Director of the Healthcare Practice and Survivorship Program at Menzies Health Institute Queensland, Professor Moyle has focused her research on finding evidence for best practice in the care of older people and in particular, those with dementia.
She recently completed the largest and most rigorous trial of a social robot in dementia care. Within her social robotics laboratory, she evaluates new and existing technologies, and she works internationally with engineers and IT specialists in the development of new technologies.
“Professionally this award has been an amazing experience to be recognised by colleagues for the research I have been able to achieve in my lifetime to date,’’ she said.
“It’s also a recognition of the achievements of the team of people I have worked with over a number of years and the wonderful people with dementia and carers who have given us the opportunity to engage with them.
“Personally, the award has been humbling in thinking that my research may have helped people with dementia and their carers to live a more quality of life.”
Associate Professor Ullman is a Paediatric Nurse and Associate Professor, with honorary appointments at the Queensland Children’s Hospital and the Royal Brisbane and Women’s Hospital.
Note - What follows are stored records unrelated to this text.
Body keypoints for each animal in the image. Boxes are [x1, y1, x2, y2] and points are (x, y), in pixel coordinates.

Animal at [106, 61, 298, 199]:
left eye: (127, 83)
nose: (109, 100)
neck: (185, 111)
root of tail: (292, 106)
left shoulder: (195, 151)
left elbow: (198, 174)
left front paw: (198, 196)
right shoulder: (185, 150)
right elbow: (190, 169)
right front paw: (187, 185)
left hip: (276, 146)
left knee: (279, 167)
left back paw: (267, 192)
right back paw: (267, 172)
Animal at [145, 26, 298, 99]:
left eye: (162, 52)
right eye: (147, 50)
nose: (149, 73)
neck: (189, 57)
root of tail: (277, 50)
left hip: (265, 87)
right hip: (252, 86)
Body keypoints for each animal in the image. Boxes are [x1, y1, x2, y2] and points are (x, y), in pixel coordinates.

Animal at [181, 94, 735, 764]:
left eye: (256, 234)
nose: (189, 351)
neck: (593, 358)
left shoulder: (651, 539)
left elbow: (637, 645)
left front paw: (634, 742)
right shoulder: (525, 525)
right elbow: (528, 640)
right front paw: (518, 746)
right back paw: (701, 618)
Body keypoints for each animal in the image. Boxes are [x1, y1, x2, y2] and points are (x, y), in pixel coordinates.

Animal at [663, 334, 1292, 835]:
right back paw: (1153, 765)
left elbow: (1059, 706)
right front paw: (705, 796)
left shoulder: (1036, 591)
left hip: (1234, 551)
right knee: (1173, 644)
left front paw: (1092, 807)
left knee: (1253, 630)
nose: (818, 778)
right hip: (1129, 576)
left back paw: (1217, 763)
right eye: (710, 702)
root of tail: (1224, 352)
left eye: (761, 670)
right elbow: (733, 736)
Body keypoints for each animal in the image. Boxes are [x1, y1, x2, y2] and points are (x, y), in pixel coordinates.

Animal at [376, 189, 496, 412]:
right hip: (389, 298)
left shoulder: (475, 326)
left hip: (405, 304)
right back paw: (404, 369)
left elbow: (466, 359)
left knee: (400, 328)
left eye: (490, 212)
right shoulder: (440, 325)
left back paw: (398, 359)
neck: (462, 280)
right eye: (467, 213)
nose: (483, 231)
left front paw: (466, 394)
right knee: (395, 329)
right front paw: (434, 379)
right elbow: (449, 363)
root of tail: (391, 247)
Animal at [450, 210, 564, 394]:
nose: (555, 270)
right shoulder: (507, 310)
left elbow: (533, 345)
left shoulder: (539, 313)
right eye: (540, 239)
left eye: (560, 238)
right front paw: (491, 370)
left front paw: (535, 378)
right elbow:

She leads a program of interdisciplinary research to promote high quality vascular access care for children with complex and critical health conditions, such as cancer and sepsis.
“Recognition as an Emerging Nurse Researcher from Sigma Theta Tau International, is a career highlight,’’ she said.
“This distinguished community of nurses has changed healthcare and being acknowledged by this group so early in my career is humbling and motivating.
“I see tremendous value in clinical research led by nurses. We are in the centre of a patient’s healthcare experience, and we have a responsibility to provide effective care, based on science.
“With the support of my outstanding clinical collaborators, I am excited to think what I can achieve in my career to help sick children and their families.”